(Beginning of PASSAGE FOR REVIEW)
Providing affordable housing and encouraging growth in town centers have been interwoven goals of Vermont’s land use policy since the 1970s. “Affordable housing and growth controls do not have to be mutually exclusive,” states Beth Humstone of the Vermont Forum on Sprawl. Vermont’s approach has been to provide assistance to programs supporting smart growth activities rather than prohibit development; an approach that has yielded positive results throughout the state.

Vermont’s Experience

The Green Mountain State has undertaken a number of initiatives to promote managed growth in tandem with the development of affordable housing. In 1987, the state created the Vermont Housing and Conservation Board to provide financial assistance for land conservation, historic preservation, and affordable housing under the auspices of a single organization.

According to Humstone, the Board has focused its affordable housing resources on redevelopment or rehabilitation of existing buildings first and on new construction second. “They prefer rehabilitation of existing housing rather than new construction,” she said. “If they fund a new construction project, they strongly encourage this type of development in areas with existing services and transportation.” In its Consolidated Plan, Vermont also prioritizes distribution of federal funds through the Community Development Block Grant (CDBG) program to locally designated downtowns, village centers, and other growth centers.

In 1988, the Vermont Legislature enacted “Act 250” to encourage appropriate development of communities throughout the state by local governments and to require regional and state planning. The Act also requires that local governments plan for increasing demands for housing; especially housing for those with limited incomes. The Act includes specific provisions for housing for low- and moderate-income Vermonters and requires that the goal be met in municipal plans.

Other Incentives

Vermont also provides other incentives to developers in designated downtowns for the use of existing buildings. To assist in rehabilitation, the state has developed separate code standards for existing buildings under the guidance of the Vermont Department of Labor and Industry. In addition, approximately 21 cities enforce their own local codes.

In designated downtowns, the state offers tax credits for up to 50% of the cost of elevators, lifts, or sprinkler systems to encourage the reuse of upper floors for housing and commercial purposes. Vermont offers a 10% add-on to the federal rehabilitation tax credit of 20%, thus providing property owners in the 13 designated downtowns with a total tax credit of 30%. A 5% state add-on to the federal tax credit is available within designated village centers, and there is also a 25% state tax credit in designated downtowns for the rehabilitation of older buildings that don’t qualify for the federal rehabilitation tax credit.

At the same time, the state has increased the number of housing units requiring an environmental review. Act 250 requires developers to complete an environmental review of a development proposal if 10 or more units are involved. This requirement applies to both rehabilitation and new construction of mixed income and mixed use/mixed income projects only. For developments in designated downtowns, the threshold increases with the size of the city. For example, the law does not become effective in Burlington unless the development is for 100 units or more.
(End of PASSAGE FOR REVIEW)
(Beginning of THE DATA)
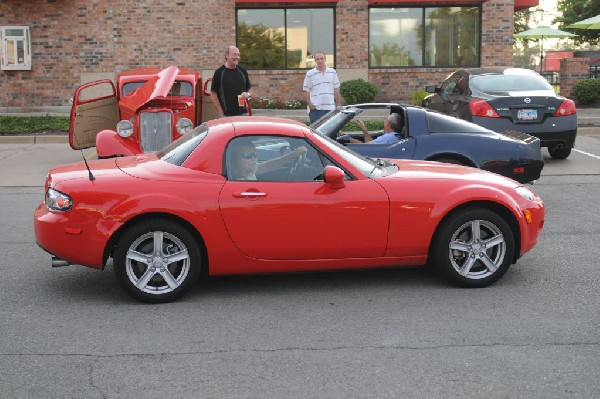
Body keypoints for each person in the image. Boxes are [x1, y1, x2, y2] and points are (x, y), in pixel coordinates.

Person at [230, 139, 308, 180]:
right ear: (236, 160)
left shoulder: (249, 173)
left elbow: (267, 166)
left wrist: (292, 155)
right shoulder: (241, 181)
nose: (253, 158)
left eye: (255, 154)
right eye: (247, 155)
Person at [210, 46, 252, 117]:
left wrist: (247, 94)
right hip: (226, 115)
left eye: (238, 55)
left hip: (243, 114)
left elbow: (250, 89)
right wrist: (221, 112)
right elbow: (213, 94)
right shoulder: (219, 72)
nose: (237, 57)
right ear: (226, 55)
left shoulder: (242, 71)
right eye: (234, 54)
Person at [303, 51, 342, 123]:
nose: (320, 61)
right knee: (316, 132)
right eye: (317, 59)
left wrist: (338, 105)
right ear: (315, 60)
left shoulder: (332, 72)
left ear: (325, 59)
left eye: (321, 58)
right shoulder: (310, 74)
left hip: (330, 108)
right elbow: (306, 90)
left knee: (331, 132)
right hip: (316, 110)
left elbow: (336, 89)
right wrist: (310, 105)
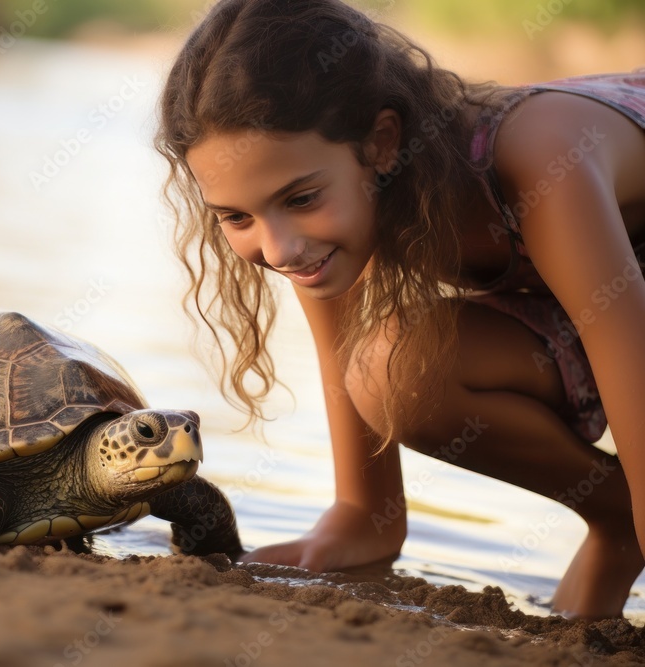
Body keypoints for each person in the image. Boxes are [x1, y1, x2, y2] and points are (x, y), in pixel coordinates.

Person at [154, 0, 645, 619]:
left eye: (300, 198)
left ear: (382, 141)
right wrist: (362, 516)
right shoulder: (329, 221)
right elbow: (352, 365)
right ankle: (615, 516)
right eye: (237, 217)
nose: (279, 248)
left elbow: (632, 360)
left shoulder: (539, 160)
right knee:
(End of THE DATA)
(Beginning of THE DATA)
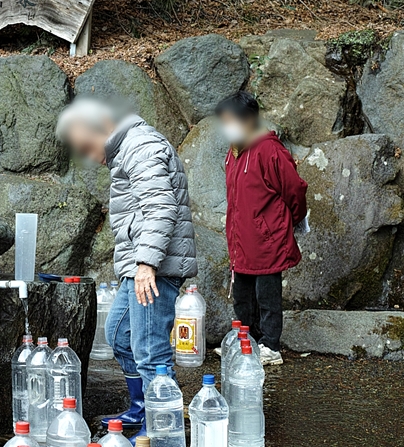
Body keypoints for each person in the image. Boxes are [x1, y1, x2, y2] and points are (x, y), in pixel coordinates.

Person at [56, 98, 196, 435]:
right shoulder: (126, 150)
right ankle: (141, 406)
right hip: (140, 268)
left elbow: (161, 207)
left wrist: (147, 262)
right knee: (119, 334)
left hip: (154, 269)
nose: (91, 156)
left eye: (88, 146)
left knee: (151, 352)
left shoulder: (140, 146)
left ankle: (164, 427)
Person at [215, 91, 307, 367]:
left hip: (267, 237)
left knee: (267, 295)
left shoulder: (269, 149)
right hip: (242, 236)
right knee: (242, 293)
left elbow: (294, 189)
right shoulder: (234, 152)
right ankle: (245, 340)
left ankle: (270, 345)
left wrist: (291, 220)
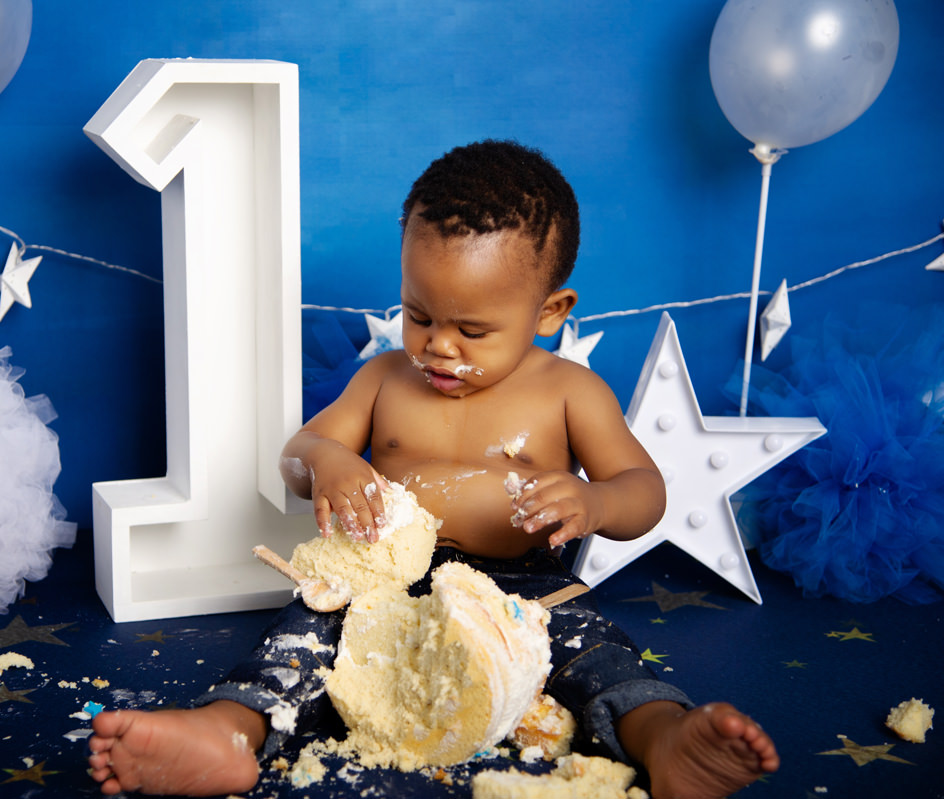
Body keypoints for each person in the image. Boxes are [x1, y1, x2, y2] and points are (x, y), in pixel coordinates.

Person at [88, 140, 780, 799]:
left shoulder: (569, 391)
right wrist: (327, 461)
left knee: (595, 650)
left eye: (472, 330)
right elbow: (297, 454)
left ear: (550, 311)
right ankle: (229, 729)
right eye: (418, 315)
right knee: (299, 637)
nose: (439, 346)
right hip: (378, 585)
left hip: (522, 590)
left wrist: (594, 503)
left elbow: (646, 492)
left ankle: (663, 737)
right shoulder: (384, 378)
(End of THE DATA)
• QUESTIONS TO ANSWER
1 > Repeat the stretch of the Vermont housing passage from "In designated downtowns, the state" through "rehabilitation tax credit.".
2 > Pick up the passage on Vermont's housing and growth policy after its final sentence and write the next part.

• SOLVED PROBLEMS
1 >
In designated downtowns, the state offers tax credits for up to 50% of the cost of elevators, lifts, or sprinkler systems to encourage the reuse of upper floors for housing and commercial purposes. Vermont offers a 10% add-on to the federal rehabilitation tax credit of 20%, thus providing property owners in the 13 designated downtowns with a total tax credit of 30%. A 5% state add-on to the federal tax credit is available within designated village centers, and there is also a 25% state tax credit in designated downtowns for the rehabilitation of older buildings that don’t qualify for the federal rehabilitation tax credit.

2 >
Growth Management Does Not Result In Higher Prices

Housing prices in Vermont’s cities have increased over time and vacancy rates are currently very low, making it difficult to find affordable housing in those locations. Humstone contends that market forces have had a greater impact on price increases than growth management techniques. A recent housing market study conducted by the Vermont Forum on Sprawl indicated that 62% of recent movers are looking for homes in Vermont growth centers. Finding such housing can be difficult, however, given current market prices and low vacancy rates. As a result, the percentage of respondents relocating in these areas has been much lower.

According to Humstone, in spite of the higher housing costs often found in downtown areas, urban neighborhoods, and village centers, rural housing is not immune to rising costs. She says that the need for additional infrastructure and other municipal service demands add to the cost of providing housing in rural areas. Unlike the existing roads, sewer lines, and other public infrastructure elements that are readily available in most developed areas, in rural locations, the developer must often supply these enhancements. In addition, rural towns must eventually bear the burden of additional costs for longer school bus routes, additional police patrols, and road upgrades in remote locations. Humstone suggests that if new development locates in existing settled areas, the need for additional infrastructure is reduced, and other costs can be more readily absorbed.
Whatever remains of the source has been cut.